USB-Tuner für Digitalradio DAB+ (und DVB-T)

  • Hier baut es auch erst nach folgenden "Hotfix" und nach eines Kopieren/Linken der Datei "gruel_common.i"



    #> ln -s /usr/include/gruel/swig/gruel_common.i /usr/include/gnuradio/swig/gruel_common.i
    Siehe auch http://www.ruby-forum.com/topic/4040797


    #> apt-get install gnuradio-dev libcppunit-dev libgnuradio-core3.5.3.2 swig
    #> autoreconf -i
    #> ./configure
    #> make



    @andr: rtl_fm funktioniert doch ganz passabel, wenn man -W für Wide FM mit angibt.


    Danke für den Hinweis, mein "Checkout" ist wohl zu alt gewesen, verantwortlich ist wohl der Commit vom 23.10.2012 (http://cgit.osmocom.org/cgit/r…7f186e19746658ade01632589)

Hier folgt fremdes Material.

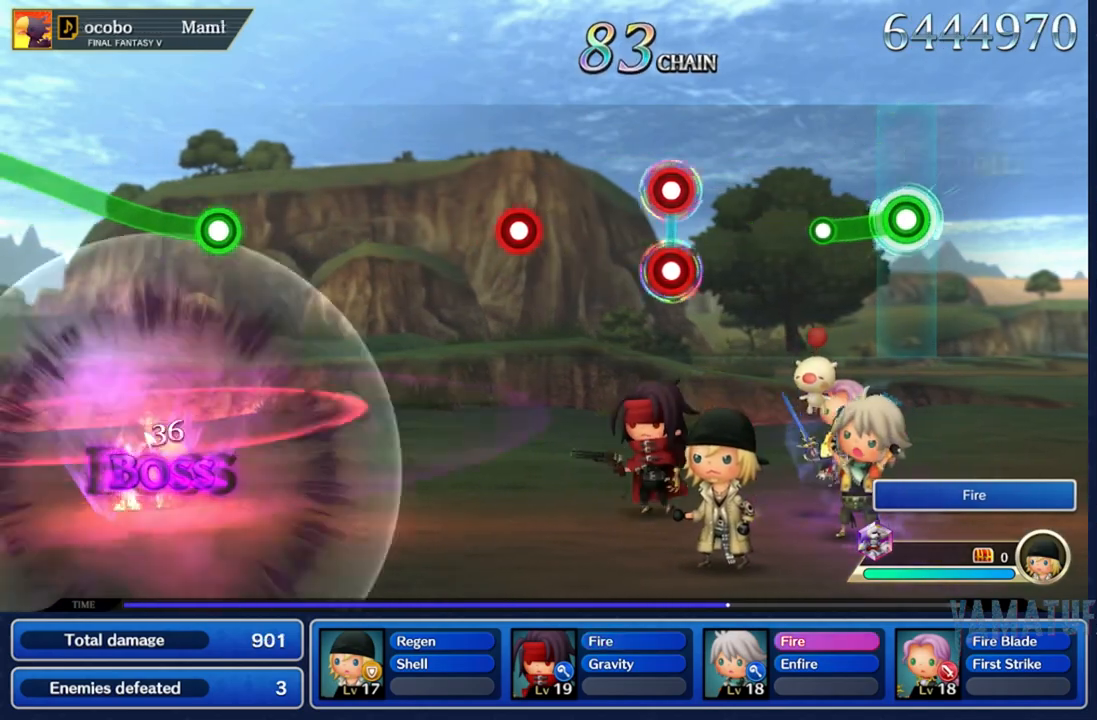
{"buttons": [], "left_stick": "center", "right_stick": "center", "events": [[267, "R2", "up"], [267, "left_stick", "center"]]}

  • danke! An dem fehlenden Link hats gehangen. Das bringt mich auf jeden Fall einen Schritt weiter.
    Ich habe allerdings statt der for Schleife oben bei der Initialisierung von CRC den Vektor übegeben, dann funktioniert es auch, also:
    char CRC = {1,1,1,1,1,1,1,1,1,1,1,1,1,1,1,1};


    Wenn ich allerdings autoreconf -i mache, funktioniert das ./configure nicht mehr. Dann bekomme ich nur noch:
    checking build system type... configure: error: cannot guess build type; you must specify one


    Ohne das autoreconf konnte ich das Paket aber inzwischen bauen und installieren, jetzt muss ich nur noch die Python Skripte anpassen und hoffen, dass ich wenigstens die Senderlabels angezeigt bekomme.

  • ich habe die LabelRealtime angepasst, aber viel mehr als durchrauschende CRC Fail Messages ist nicht zu sehen. :(


    Warum wird eigentlich ein Resampling von 2000 MS/s auf 2048 MS/s durchgeführt? Warum wählt man nicht gleich die richtige Samplerate?


    Edit: Also das Resampling müssen wir scheinbar nicht machen, das UHD kann nur 2000 MS/s und deshalb muss dieses Resampling durchgeführt werden, wir können gleich mit 2048 MS/s abtasten.

  • Hallo,


    ich beschäftige mich auch schon einige Zeit mit DAB+ unter Linux. Ich möchte meinen CarPC damit aufrüsten, denn DAB und die Beibehaltung des originalen Innenraums waren die Hauptgründe für den CarPC.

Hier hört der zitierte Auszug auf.